A son later operated the company.

— Jewell Alvance (June 3, 1922) married Floyd James Cannady (Oct. 6, 1917-May 16, 1957), son of Robert Cannady and Corcia Hayes. Floyd was a policeman who was electrocuted while working with wiring under their home.  The couple had two sons, Bobby and Danny.

William David Inman (March 10, 1890-Aug. 4, 1939)

Will, the youngest child of John Wesley and Nancy Lavanda Wilson Inman, originally was thought to have been named for his relative William Daniel Wilson, who had been sent to prison for murder. However, numerous records show this man was named William DAVID Inman.

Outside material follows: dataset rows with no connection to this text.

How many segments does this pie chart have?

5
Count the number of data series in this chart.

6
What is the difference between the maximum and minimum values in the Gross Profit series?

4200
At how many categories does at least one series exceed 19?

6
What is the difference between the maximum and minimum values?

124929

Will, a carpenter, married Artie May McConnell (Oct. 26, 1888-Nov. 20, 1976), the daughter of Jim Wright and Fannie McCafferty McConnell, on Dec. 5, 1909. Will and Artie first lived with his father and mother. But the couple later moved in a four-room house on the family farm and had three children: Raymond Theodore (Sept. 15, 1910-Dec. 11, 1913); Lowell E. (April 24, 1911-April 27, 1991), who lived in Nixa; and Mabel who married Carmen Okla McConnell (Feb. 18, 1916-Nov. 25, 1999), a relation of Artie. Mabel and Carmen had three daughters, Linda Merrill McConnell Noe, Connie McConnell Jones and Marsha McConnell Crotts. Raymond died of bronchia pneumonia, according to his death certificate.

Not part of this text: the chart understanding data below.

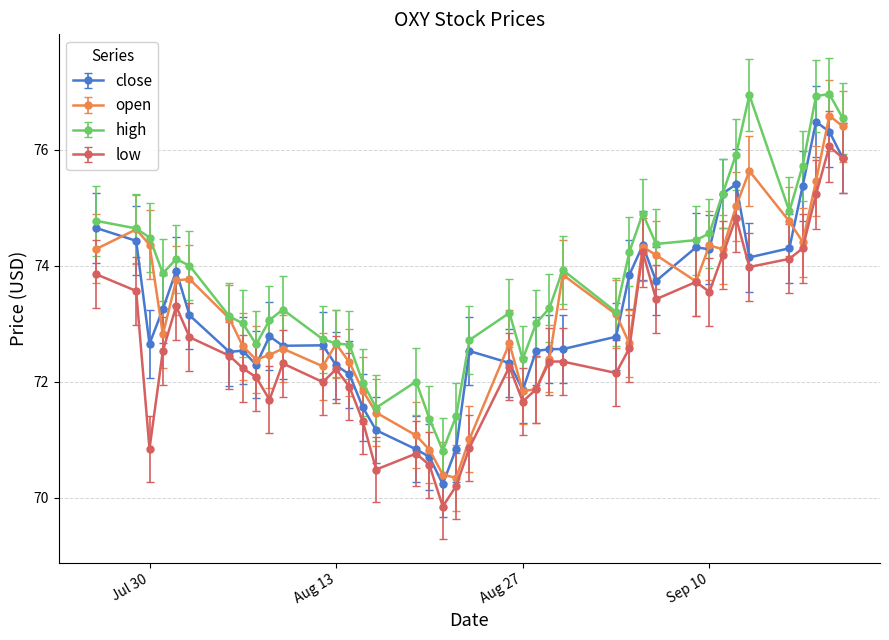

Which series has the largest total across all categories?

high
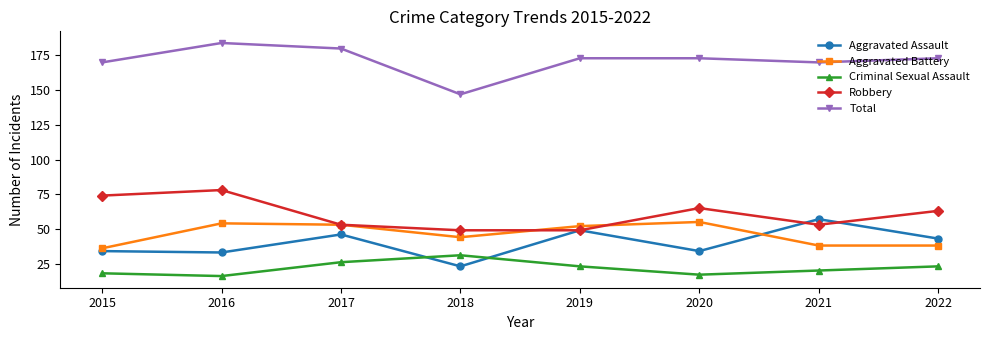

Where is the first local maximum for Aggravated Assault?

2017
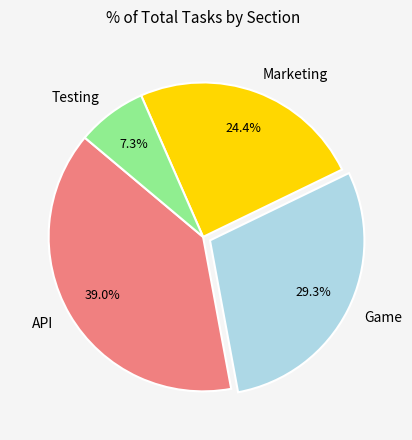

To the nearest percent, what is the difference between the largest and smallest slice percentages?

32%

Will and Artie eventually moved to Springfield. Will's nephew, Robert Inman, remembered him as "a fine fellow — until him and his wife separated," although they continued living together. Will eventually moved to Joplin, where he died.

Like his brothers and their wives, Will and Artie are buried at McConnell Cemetery.